The wild type Chinese hamster ovary (CHO) cells were obtained from the American Tissue and Culture Collection and cultured in DMEM medium containing 10% FBS, 2 mM glutamine, and 80 µg/ml gentamicin. The plasmid encoding the wild type TRPC6 channel gene was previously described.[40] Plasmid encoding AT1 receptor was obtained at Missouri S&T cDNA Resource Center (AGTR10TN01). Cell transfection with 1 µg of each plasmid encoding TRPC6 and AT1 receptor and 0.5 µg of green fluorescent protein was performed 24–48 hrs before the experiments.

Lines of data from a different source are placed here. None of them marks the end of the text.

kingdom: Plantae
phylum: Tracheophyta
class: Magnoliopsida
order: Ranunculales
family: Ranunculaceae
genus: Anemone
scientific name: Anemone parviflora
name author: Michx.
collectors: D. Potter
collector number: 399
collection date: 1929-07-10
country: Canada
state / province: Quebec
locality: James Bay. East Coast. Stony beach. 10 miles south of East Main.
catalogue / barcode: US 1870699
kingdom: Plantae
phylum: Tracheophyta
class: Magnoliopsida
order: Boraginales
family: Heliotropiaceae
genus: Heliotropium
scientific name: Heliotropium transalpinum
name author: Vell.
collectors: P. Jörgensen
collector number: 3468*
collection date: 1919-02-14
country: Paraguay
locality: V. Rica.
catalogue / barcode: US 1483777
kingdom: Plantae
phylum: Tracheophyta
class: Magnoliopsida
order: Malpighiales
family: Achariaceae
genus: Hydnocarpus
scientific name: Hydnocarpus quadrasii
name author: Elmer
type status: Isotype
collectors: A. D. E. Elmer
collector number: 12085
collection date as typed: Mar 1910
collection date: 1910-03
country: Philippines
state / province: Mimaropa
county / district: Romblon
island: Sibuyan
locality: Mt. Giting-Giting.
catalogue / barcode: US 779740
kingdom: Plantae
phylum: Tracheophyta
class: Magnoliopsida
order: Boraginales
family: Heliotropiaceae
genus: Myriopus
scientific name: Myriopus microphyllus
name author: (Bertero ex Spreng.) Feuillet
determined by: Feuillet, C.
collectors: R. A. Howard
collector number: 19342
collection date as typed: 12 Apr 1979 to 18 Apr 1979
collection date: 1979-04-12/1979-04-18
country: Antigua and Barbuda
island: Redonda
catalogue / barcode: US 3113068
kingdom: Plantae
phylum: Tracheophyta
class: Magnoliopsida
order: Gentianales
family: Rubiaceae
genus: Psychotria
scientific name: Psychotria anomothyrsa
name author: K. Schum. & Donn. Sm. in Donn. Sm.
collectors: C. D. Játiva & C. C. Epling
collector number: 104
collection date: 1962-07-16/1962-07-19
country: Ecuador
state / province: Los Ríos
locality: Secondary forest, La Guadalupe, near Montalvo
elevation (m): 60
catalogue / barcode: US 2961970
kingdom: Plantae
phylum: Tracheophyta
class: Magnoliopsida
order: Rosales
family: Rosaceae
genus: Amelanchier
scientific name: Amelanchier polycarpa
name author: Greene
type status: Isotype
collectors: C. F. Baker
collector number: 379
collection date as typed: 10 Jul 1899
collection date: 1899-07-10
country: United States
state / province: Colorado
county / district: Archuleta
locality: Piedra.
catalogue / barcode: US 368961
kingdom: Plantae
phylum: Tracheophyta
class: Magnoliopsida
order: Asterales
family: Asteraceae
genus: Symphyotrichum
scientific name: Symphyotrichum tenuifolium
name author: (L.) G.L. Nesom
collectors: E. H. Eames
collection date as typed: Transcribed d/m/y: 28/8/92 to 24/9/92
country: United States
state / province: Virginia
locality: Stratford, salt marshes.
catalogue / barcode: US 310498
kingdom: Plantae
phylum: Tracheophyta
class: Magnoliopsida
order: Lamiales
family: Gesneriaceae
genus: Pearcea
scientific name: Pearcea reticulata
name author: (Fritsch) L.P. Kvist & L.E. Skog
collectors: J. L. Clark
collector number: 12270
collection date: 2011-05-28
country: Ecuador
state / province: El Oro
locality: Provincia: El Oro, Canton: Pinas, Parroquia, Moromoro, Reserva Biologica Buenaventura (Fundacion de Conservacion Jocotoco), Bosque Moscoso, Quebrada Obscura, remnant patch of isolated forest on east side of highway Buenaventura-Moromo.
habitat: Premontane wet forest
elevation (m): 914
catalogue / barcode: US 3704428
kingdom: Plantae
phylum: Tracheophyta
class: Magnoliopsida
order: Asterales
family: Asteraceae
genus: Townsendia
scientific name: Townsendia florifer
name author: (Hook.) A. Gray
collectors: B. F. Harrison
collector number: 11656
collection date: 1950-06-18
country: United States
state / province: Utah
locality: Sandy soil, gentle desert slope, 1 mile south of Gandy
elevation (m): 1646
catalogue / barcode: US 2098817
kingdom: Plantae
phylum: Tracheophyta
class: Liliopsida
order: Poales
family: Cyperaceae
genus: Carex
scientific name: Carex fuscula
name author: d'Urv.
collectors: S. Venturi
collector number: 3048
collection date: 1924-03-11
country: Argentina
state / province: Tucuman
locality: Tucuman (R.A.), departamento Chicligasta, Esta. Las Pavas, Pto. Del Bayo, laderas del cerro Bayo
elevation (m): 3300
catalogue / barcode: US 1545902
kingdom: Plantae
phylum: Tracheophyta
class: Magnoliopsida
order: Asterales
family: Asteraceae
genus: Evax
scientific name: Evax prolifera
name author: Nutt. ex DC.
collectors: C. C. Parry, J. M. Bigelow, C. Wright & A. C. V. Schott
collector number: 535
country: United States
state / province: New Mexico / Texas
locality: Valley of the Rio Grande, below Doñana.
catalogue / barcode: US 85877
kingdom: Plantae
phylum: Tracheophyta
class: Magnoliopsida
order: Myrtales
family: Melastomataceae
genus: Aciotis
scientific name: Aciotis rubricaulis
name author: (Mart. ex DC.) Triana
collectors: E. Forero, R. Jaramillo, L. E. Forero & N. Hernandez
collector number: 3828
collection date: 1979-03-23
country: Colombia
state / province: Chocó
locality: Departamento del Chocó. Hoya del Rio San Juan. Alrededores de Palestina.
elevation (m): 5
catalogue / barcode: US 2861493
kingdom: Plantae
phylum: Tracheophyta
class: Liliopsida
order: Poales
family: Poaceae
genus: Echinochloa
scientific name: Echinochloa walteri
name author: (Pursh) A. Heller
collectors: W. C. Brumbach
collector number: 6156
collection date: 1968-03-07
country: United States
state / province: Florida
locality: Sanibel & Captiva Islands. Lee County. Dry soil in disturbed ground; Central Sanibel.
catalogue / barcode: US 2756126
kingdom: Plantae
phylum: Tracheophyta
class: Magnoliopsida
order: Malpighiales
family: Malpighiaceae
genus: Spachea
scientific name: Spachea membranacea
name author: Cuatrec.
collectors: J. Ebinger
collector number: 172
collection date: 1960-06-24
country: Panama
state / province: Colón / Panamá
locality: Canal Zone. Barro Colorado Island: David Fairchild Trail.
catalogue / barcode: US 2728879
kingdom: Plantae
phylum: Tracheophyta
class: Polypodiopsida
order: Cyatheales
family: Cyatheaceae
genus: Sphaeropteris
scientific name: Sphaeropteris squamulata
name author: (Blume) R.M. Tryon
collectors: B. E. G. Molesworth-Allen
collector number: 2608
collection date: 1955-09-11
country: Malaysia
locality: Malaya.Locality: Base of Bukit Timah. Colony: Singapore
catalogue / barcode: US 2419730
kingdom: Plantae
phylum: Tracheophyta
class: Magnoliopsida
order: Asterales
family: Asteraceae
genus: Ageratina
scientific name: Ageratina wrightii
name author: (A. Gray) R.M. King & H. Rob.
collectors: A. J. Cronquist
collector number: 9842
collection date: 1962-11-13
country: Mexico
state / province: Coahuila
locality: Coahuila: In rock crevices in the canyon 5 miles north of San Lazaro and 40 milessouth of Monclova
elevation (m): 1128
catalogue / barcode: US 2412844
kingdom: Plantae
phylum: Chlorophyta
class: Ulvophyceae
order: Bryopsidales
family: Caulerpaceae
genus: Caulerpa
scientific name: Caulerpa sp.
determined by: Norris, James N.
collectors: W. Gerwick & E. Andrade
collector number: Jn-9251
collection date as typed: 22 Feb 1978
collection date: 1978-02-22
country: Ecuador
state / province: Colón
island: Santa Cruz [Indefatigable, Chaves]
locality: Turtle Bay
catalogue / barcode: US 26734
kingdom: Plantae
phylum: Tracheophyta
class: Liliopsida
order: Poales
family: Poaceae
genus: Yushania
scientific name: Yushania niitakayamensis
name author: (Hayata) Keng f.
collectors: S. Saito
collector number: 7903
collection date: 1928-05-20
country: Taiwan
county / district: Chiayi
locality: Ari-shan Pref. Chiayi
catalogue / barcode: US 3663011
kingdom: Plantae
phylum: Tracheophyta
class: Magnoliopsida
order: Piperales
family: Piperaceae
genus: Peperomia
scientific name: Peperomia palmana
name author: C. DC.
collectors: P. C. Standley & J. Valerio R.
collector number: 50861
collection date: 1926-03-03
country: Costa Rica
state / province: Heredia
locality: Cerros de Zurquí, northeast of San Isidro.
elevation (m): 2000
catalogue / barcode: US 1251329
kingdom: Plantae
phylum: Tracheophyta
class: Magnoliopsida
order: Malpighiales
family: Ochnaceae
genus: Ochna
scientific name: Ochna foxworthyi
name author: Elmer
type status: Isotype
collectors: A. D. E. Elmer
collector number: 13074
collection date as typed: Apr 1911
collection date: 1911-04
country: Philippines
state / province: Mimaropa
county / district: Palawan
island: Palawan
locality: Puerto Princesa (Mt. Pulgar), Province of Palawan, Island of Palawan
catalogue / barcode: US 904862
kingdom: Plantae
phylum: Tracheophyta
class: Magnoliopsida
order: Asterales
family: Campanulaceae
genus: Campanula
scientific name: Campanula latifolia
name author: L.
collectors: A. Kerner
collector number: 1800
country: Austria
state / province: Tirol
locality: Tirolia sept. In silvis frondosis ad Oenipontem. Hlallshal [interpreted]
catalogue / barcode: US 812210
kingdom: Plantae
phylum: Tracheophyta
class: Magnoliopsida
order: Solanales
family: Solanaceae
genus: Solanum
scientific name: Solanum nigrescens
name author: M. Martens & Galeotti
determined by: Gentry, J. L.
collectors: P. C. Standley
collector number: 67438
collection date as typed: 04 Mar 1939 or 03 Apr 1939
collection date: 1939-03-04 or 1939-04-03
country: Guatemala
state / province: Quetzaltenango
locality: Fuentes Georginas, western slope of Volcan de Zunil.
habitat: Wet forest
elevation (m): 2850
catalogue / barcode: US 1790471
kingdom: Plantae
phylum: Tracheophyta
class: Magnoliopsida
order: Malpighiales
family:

Confocal laser-scanning fluorescence microscopy

Calcium imaging was performed with laser scanning confocal microscope system Nikon A1-R. Images were collected in time series (xyt, 4s per frame) with the Nikon imaging software. Changes in intracellular Ca2+ concentration were estimated according to a protocol described previously[21] from ratiometric fluorescence images of Fluo-4 and Fura Red loaded glomeruli. Emitted light was collected by the objective lens Plan Apo ×60 oil DIC2. The glomeruli suspension was loaded with the dyes by adding Fluo-4 AM and Fura Red AM (5 µM of each; Invitrogen). Glomeruli were mounted on the poly-D-lysine covered glass in a registration chamber and washed for ~ 10 min with bath solution containing (in mM): 145 NaCl, 4.5 KCl, 2 MgCl2, 10 Hepes, pH 7.35. After stabilization of the fluorescence signal podocytes were identified on the basis of anatomic considerations, and fluorescence intensity ratios were recorded. Fluorescent signal was observed only from cells on the surface of glomeruli in area attached to glass. In each experiment, 4 to 7 podocytes of at least one glomerulus were selected; experiments for every compound tested were repeated at least 3 times.

Statistical analysis

Data are presented as mean ± s.e.m. The values of intracellular calcium ion concentration at every moment of time for individual cells were averaged by the number of regions registered in the experiment. Data are compared using the Wilcoxon signed-rank test and P<0.05 is considered significant.